Everything works great, but did I mention the special permissions this docker image needs? Long story short, to mount WebDAV we need to expose /dev/fuse and add CAP_SYS_ADMIN which frankly is too much for me. I want to easily move my Docker containers from one server to another, but I decided I will allow one abstraction less. Instead of making my life hard and giving a whole container special permissions, I settled on installing davfs2 directly on my host and just expose the mounted directory to mayan. It is relatively straightforward to automatically mount it with fstab:

1
https://path.to.dav/mount /var/www/mayan/watch davfs rw,user,uid=1000,gid=1000,noauto,x-systemd.automount,file_mode=0664,dir_mode=2775 0 0

As you can see, the folder is mounted for uid and gid 1000. This way, the mayan container will be able to access it. With the options noauto,-systemd.automount, I will get the folder mounted only when it is accessed. As the Nextcloud is hosted on the same server, it will be impossible to mount it before the Nextcloud application has started and accepts incoming connections. This option ensures the mount process starts much later than that as no one will access the server.
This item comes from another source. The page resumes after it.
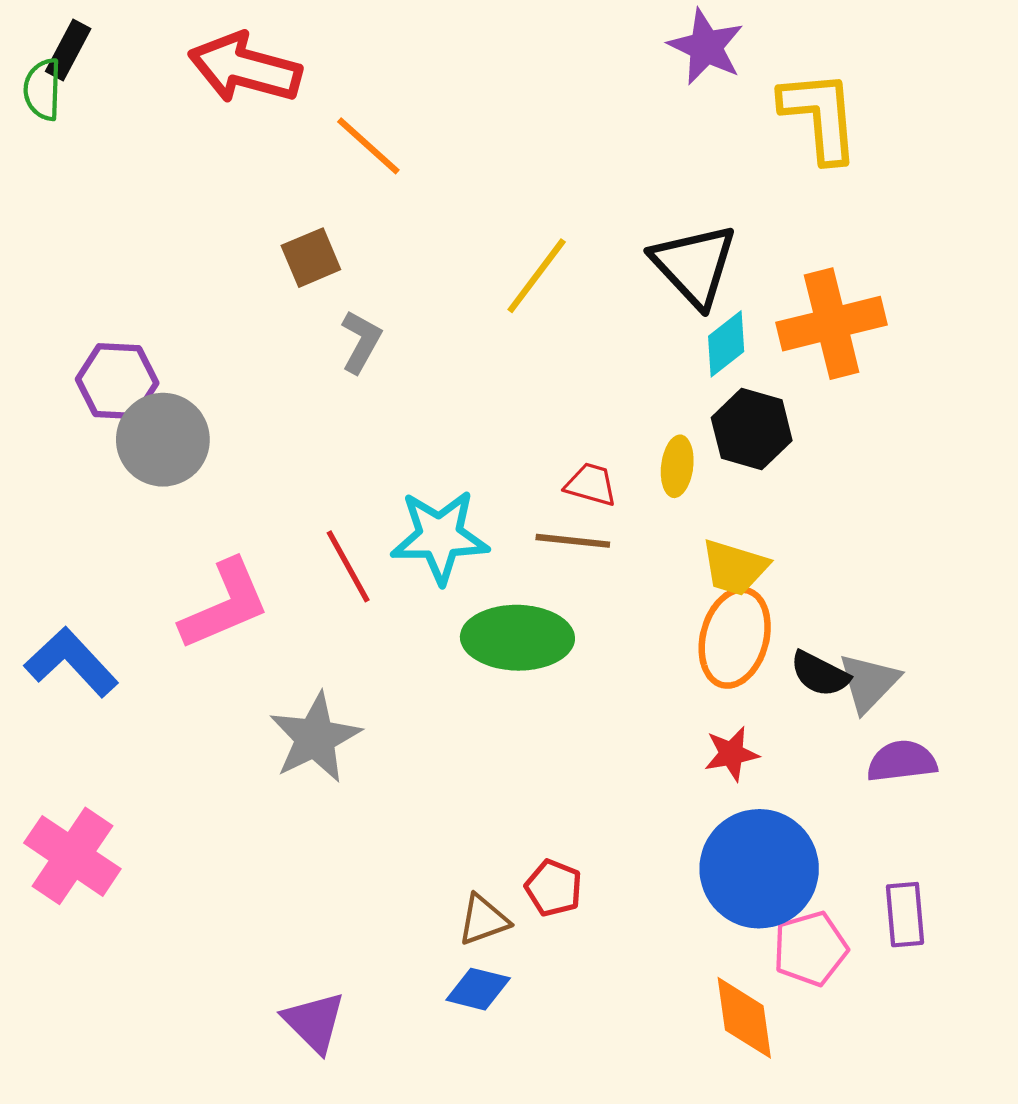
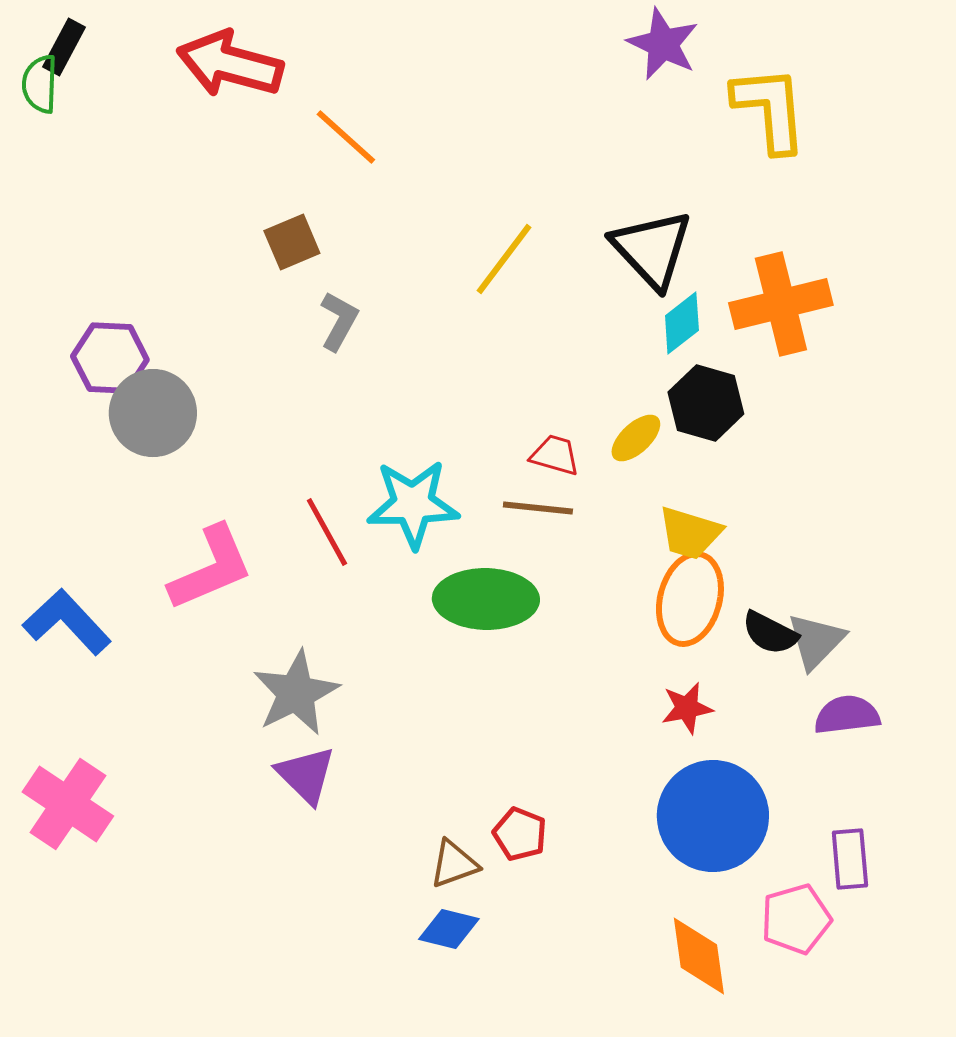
yellow ellipse: (677, 466) -> (636, 438), turned 40
pink pentagon: (810, 949) -> (796, 919), moved
purple triangle: (314, 1022) -> (306, 775), moved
THe mounted folder can easily be bound to the Docker container:

 1
 2
 3
 4
 5
 6
 7
 8
 9
10
11
12
13
14
15
16
17
18
19
20
21
22
23
24
25
26
27
28
29
30
31
32
33
34
35
36
version: "3.7"

services:
  app:
    image: mayanedms/mayanedms:3.3.7
    env_file:
      - .env
    depends_on:
      - postgresql
      - redis
    ports:
      - "8089:8000"
    restart: always
    volumes:
      - /mnt/data/mayan/media:/var/lib/mayan
      - ./watch:/scanned_files:rshared

  postgresql:
    image: postgres:9.6-alpine
    env_file:
      - .env
    restart: always
    volumes:
      - /mnt/data/mayan/postgres:/var/lib/postgresql/data

  redis:
    image: redis:5-alpine
    command:
      - redis-server
      - --databases
      - "2"
      - --maxmemory-policy
      - allkeys-lru
      - --save
      - ""
    restart: always

I am happy enough with my setup now!